#### Consignes à suivre:
**A)** Dans le récit de l'incendie, qui arrive le premier sur les lieux ?
**B)** Poursuivez le récit de l'incendie à la suite de sa dernière phrase.

Aux premiers cris, le maire, la population se précipitent. Henri Vallet-Pontry et Ancel Lebourgeois sont les premiers sur place. Ils ne peuvent sauver qu'une pièce de cidre contenant trois hectolitres.

Aussitôt, les soupçons se portent sur le propriétaire. Un sexuagénaire père de quatre enfants. Né à Sainte-Marguerite le 9 juin 1805 d'Augustin Lattelait et Agathe Lebreton, Lattelait a vécu à Saint-Paër, Ecalles-Villers et aujourd'hui Barentin. Son état mental est connu. Pendant l'incendie, il était couché sous un bâtiment d'où l'on eut mille peines à l'extrirper alors que tombaient tout autour de lui des débris embrasés. Il affecta ensuite une indifférence totale aux événements. Pire : on va trouver sur lui des allumettes chimiques, deux couteaux et un manche de couteau...

Entrées enregistrées
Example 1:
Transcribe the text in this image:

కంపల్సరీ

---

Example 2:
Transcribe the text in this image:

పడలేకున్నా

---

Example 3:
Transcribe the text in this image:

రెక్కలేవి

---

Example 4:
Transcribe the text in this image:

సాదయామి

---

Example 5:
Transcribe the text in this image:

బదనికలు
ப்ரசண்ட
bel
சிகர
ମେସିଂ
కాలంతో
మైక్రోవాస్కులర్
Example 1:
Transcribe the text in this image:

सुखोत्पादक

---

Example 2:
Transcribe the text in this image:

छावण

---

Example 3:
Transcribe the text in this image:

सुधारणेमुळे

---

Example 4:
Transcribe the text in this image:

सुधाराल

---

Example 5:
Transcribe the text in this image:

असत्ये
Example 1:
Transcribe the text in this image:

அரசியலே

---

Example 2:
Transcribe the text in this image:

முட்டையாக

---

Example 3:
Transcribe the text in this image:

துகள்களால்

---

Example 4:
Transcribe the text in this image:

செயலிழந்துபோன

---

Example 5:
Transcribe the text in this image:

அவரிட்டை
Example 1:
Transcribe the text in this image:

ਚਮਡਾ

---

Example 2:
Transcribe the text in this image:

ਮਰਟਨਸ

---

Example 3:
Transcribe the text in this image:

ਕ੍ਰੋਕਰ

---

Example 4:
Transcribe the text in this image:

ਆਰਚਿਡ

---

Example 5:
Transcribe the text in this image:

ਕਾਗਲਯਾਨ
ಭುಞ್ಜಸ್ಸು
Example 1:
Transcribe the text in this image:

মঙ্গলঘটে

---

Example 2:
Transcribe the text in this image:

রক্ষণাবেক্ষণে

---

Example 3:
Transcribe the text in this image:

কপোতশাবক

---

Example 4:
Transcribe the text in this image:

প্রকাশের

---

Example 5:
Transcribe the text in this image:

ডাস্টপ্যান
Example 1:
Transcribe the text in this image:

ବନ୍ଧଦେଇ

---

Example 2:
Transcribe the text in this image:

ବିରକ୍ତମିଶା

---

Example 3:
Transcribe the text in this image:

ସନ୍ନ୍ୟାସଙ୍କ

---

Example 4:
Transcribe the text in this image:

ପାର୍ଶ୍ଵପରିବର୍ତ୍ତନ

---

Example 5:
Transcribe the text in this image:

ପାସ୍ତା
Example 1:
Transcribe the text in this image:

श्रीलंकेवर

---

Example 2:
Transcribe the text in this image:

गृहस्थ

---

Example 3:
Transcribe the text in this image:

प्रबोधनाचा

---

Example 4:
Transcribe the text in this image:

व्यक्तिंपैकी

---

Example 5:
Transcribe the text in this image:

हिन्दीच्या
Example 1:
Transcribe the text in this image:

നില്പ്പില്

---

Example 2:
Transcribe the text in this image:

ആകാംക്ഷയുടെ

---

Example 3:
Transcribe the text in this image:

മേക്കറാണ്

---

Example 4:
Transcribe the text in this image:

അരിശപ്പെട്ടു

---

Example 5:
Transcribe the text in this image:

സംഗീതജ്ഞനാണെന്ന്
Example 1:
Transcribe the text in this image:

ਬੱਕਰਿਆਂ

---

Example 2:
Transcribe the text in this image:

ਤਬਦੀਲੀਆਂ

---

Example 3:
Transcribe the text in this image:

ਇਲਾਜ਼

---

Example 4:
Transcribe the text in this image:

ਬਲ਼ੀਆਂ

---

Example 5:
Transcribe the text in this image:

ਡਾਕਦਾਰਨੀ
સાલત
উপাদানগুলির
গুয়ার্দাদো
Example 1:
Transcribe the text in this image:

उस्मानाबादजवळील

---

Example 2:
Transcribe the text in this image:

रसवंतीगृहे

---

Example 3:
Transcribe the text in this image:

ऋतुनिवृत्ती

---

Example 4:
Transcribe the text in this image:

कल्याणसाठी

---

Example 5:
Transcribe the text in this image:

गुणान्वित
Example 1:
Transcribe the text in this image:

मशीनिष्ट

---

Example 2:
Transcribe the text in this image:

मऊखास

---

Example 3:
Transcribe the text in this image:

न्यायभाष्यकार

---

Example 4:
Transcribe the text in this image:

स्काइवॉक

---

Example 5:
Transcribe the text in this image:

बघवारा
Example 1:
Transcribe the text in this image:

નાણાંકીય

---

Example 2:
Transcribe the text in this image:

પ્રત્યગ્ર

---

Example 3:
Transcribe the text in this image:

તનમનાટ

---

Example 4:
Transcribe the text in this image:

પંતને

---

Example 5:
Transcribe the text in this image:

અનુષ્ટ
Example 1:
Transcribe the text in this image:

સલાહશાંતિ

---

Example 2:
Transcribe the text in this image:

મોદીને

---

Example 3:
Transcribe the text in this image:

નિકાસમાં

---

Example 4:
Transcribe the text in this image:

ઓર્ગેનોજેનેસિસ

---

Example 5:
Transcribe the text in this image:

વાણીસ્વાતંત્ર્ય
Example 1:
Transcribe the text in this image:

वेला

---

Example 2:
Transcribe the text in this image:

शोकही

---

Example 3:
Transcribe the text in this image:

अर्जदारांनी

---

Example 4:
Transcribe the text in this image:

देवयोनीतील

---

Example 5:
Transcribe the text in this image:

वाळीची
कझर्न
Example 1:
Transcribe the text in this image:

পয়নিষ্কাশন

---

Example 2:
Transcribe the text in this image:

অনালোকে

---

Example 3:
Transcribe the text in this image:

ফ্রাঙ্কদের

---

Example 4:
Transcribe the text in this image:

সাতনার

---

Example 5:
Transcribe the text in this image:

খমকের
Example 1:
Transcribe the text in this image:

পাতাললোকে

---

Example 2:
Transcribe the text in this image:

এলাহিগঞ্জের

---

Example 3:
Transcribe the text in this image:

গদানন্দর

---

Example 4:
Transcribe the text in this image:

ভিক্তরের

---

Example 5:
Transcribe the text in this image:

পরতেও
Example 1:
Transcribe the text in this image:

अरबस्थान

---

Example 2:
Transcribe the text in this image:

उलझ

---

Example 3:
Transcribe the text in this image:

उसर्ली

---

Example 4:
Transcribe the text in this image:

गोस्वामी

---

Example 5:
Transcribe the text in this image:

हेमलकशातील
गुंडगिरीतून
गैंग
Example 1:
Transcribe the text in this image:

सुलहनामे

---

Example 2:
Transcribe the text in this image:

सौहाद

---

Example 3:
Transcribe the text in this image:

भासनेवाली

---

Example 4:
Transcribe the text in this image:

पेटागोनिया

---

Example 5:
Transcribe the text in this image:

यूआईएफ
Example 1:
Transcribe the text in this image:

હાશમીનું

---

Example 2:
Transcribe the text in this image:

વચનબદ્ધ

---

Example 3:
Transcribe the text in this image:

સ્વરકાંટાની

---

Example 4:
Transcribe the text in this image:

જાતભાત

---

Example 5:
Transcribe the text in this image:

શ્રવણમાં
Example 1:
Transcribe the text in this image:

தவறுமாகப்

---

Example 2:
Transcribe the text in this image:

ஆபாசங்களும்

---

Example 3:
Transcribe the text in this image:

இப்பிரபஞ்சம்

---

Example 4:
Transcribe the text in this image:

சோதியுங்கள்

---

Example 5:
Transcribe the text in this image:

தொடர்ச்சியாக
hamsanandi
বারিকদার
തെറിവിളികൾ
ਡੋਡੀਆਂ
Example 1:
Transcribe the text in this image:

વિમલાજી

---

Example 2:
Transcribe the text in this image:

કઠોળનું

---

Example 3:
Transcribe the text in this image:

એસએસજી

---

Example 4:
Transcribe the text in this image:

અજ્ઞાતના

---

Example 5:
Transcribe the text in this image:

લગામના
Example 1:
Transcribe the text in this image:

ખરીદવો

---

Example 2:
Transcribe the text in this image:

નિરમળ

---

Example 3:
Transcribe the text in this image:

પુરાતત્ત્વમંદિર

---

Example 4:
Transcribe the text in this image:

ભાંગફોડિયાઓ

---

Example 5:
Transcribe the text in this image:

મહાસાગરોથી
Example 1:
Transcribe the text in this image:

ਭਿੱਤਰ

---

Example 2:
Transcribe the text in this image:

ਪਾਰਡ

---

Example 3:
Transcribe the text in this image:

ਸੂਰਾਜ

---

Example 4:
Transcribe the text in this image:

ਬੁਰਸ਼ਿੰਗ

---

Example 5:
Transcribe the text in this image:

#### Réponses par numéro:
**A)** Henri Vallet-Pontry et Ancel Lebourgeois.

**B)**
Le maire n'hésite pas une seconde : il le fait arrêter. M. Lair, le juge de paix du canton, le commissaire de police et le brigadier de gendarmerie de Duclair arrivent sur place. Après enquête, Lair confirme la détention de Lattelait et le fait conduire à la prison de Duclair pour le remettre à la disposition du procureur impérial.

On évalua les pertes. L'immeuble valait 4.000F. Le mobilier 1.400F assuré à la centrale. Mme Luce avait un trousseau de 1.700F. on comptait encore 380F en or, 100F en billets de banque, quatre titres de rente à 3% représentant chacun un capital de 1.000F, le tout non assuré.

L'embarras des assurances

Voici comment la chronique judiciaire va rendre-compte de la suite...
Un sieur Lattelais, propriétaire d'une petite ferme a Sainte Marguerite-sur-Duclair a été atteint d'aliénation mentale. Dans un accès de cette terrible maladie, il a lui-même mis le feu à un immeuble qui lui appartenait. Le préjudice causé par l'incendie s'est élevé à la somme de 1,300 fr. Le lendemain, Lattelais était interné.


L'immeuble était assuré à la Compagnie d'assurances mutuelles. M. Busquet, nommé administrateur des biens du sieur Lallelais a réclamé à la Compagnie le règlement du sinistre.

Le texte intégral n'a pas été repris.